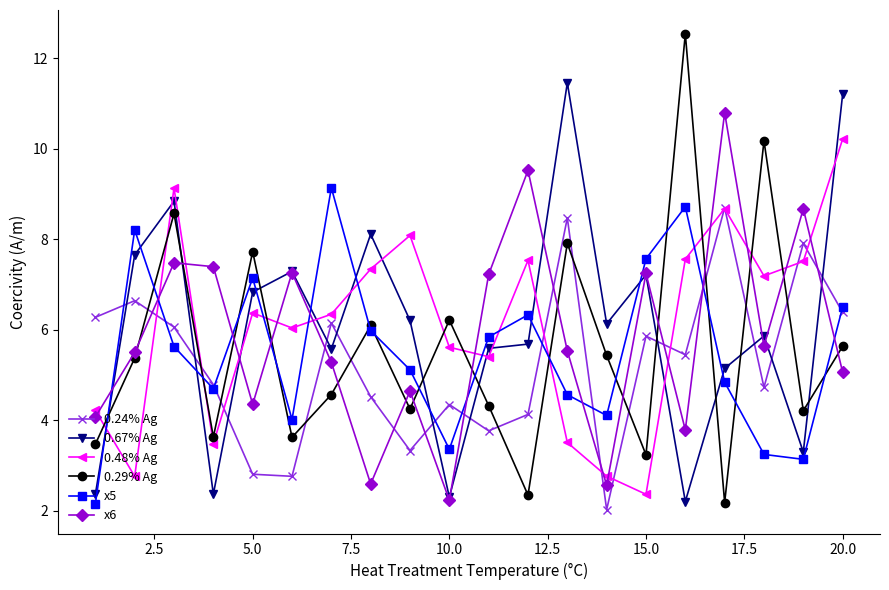

Which series has the widest spread of values?

0.29% Ag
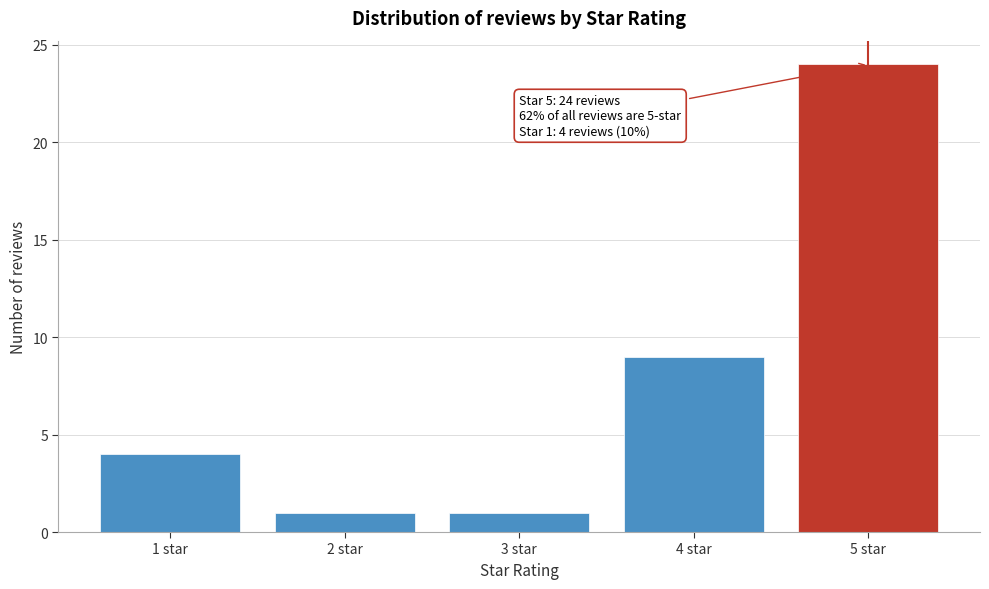

Reading left to right, extract all data points from this chart.

4	1	1	9	24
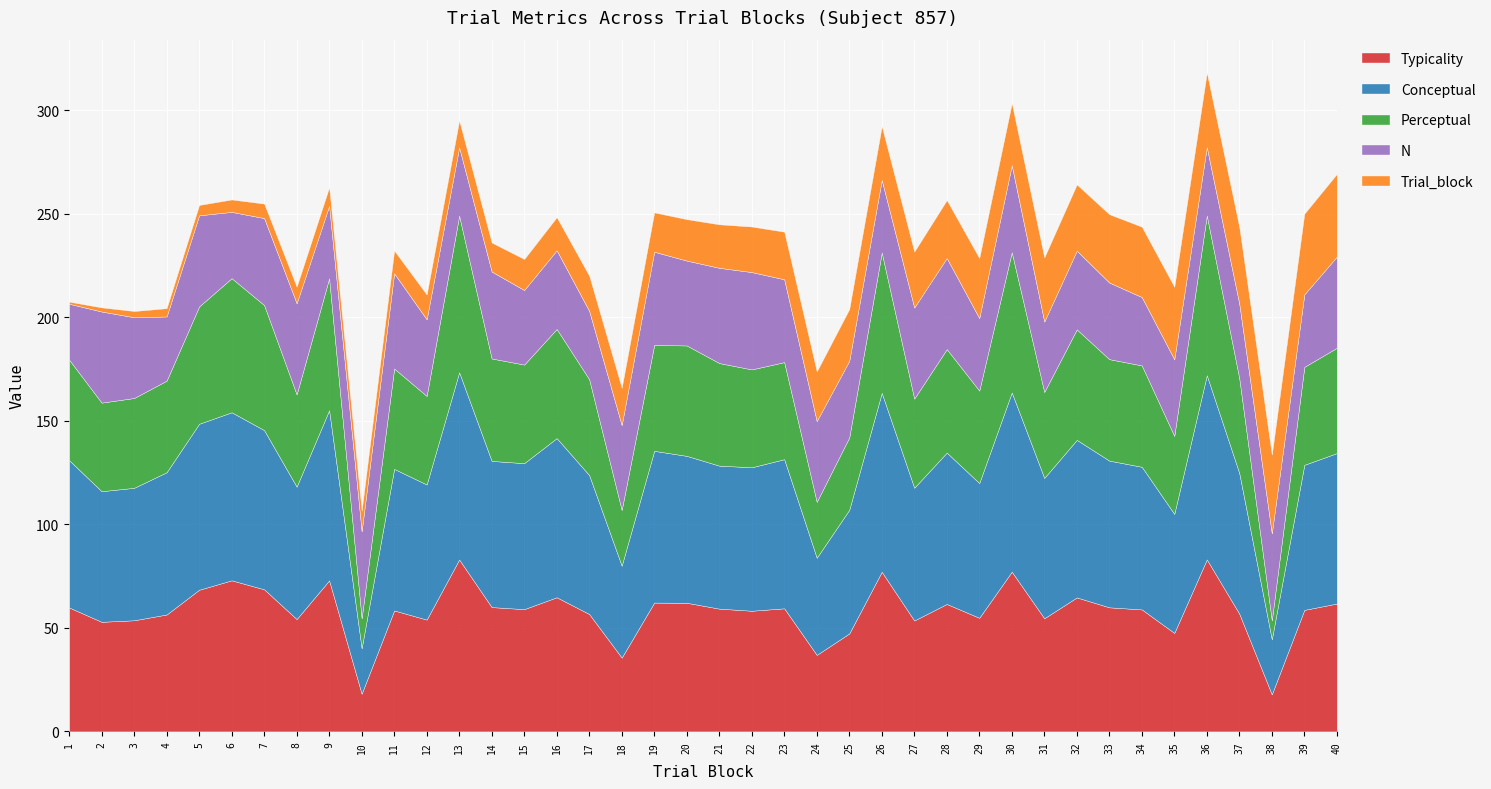

After their last crossing, which series has the higher values: conceptual or n?

conceptual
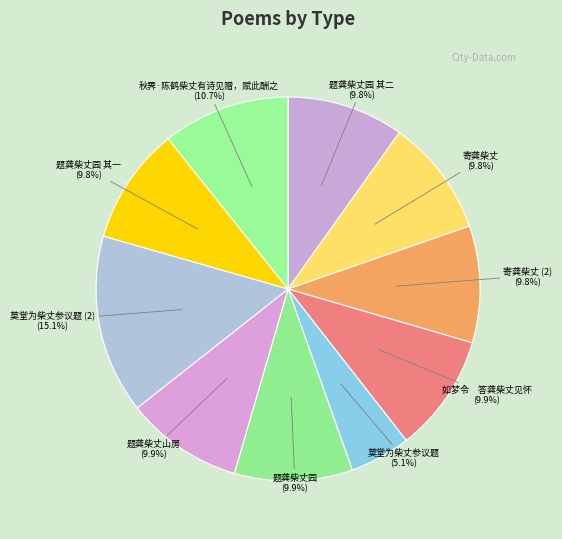

To the nearest percent, what is the combined percentage of 莫堂为柴丈参议题 and 寄龚柴丈?

15%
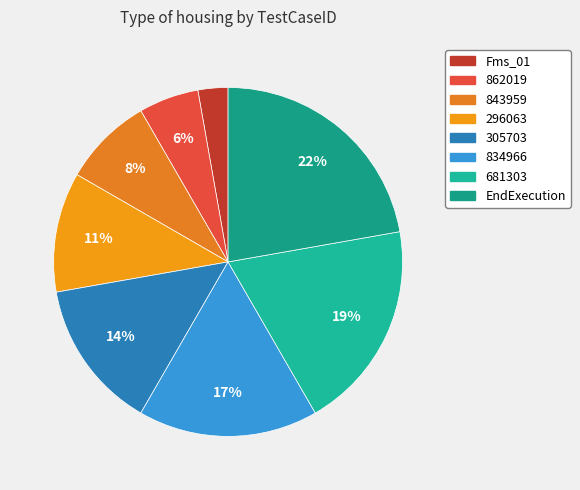

Count the number of slices in the pie.

8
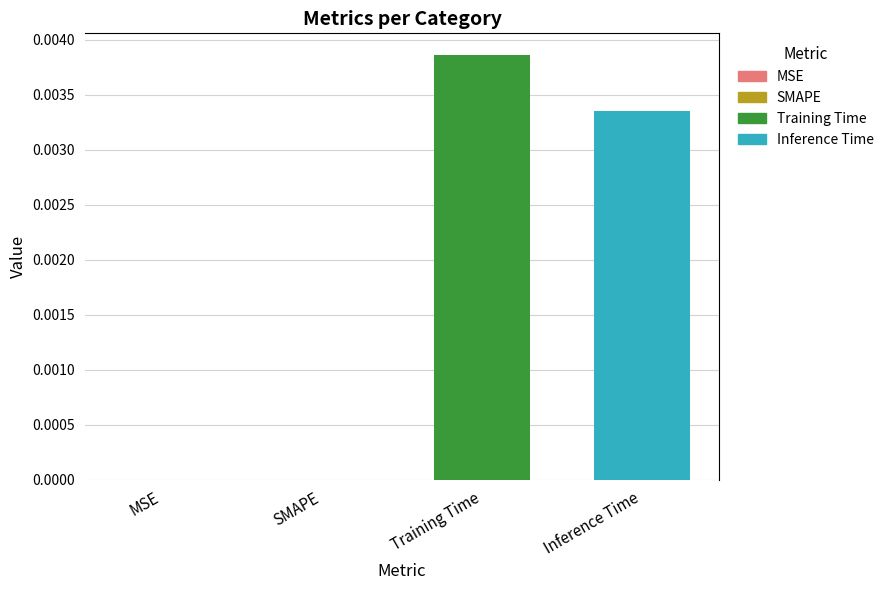

The chart shows a value of 0.0 at Training Time. True or false?

True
────
Reproduce every one of the entries above verbatim, omitting the pictures.

Which series has the widest spread of values?

0.29% Ag

Reading left to right, extract all data points from this chart.

4	1	1	9	24

After their last crossing, which series has the higher values: conceptual or n?

conceptual

To the nearest percent, what is the combined percentage of 莫堂为柴丈参议题 and 寄龚柴丈?

15%

Count the number of slices in the pie.

8

The chart shows a value of 0.0 at Training Time. True or false?

True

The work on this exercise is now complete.